Here's an example of how it works in practice: Photanol, an Amsterdam-based biotech that uses cyanobacteria to convert CO2 into carbon-based chemicals as a sustainable alternative to fossil-derived feedstocks. Before implementing SciSure in 2021, the team relied on paper lab books and shared cloud folders - a setup that became harder to manage as the company expanded across multiple sites. Now, with SciSure implemented, every sample is traceable end-to-end – i.e., a finished product can be traced back to its initial cloning step in a few clicks.

In doing so, Photanol halved their administration time and eliminated version-control issues for protocols. For an organization whose entire commercial mission depends on validating dozens of biological production routes, this connected operational data enables sustainability claims to be backed by reproducible, auditable evidence. Turning fragmented documentation into something that can stand up for internal review, partner scrutiny, and regulatory frameworks.

A connected data ecosystem addresses the invisible impact head on

With clearer data and visibility into the operational realities shaping their environmental footprint, lab teams are better equipped to make informed decisions, reduce avoidable waste, and embed sustainable practices into research.

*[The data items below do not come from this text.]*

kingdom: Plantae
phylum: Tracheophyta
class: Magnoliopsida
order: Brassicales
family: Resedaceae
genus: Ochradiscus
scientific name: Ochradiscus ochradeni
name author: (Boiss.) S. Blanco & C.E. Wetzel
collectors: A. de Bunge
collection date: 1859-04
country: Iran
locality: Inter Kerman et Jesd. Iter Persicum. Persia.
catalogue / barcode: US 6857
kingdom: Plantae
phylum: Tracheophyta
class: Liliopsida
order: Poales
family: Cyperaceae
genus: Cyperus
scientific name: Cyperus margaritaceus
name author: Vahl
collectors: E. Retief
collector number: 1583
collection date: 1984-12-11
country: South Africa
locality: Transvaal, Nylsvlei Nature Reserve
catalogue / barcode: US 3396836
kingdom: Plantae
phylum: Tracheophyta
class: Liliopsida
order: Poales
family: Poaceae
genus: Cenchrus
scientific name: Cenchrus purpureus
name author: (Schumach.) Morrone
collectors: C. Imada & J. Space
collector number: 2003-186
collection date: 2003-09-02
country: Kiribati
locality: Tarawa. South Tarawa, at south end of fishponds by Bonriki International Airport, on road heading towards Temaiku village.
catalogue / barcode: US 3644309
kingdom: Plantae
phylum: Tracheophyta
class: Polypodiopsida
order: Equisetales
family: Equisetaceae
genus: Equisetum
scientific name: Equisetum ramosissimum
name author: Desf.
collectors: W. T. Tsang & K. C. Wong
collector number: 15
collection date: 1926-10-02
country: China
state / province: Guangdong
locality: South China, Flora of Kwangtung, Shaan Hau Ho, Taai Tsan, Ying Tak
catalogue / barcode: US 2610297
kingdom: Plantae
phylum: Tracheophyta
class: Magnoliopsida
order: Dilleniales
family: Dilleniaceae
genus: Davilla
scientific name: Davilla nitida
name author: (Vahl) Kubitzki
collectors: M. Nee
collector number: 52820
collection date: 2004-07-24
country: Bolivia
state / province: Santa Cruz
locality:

The hidden challenges are not always a lack of action; often, they are a lack of connected context. The waste is visible, but the cause - and therefore the solution - is not. The energy use is known, but the pattern behind it is not. The expired inventory is obvious, but the ordering and usage behavior that led to it is harder to see. These are small gaps on their own, but across a lab, they add up.

That is the invisible impact.

This is also why sustainability can feel difficult to improve, even when teams are trying hard to do the right thing. It is also why leading organizations are beginning to approach sustainability as a system-level outcome – driven by better data, better visibility, and better decision-making across the lab ecosystem. That broader systems view is especially important in biotech and pharma, where My Green Lab reports that most emissions come from the supply chain, including about 75% for public companies and 88% for private companies.

The impact you can improve is usually the impact you can see. And what you are not tracking may affect more than you think.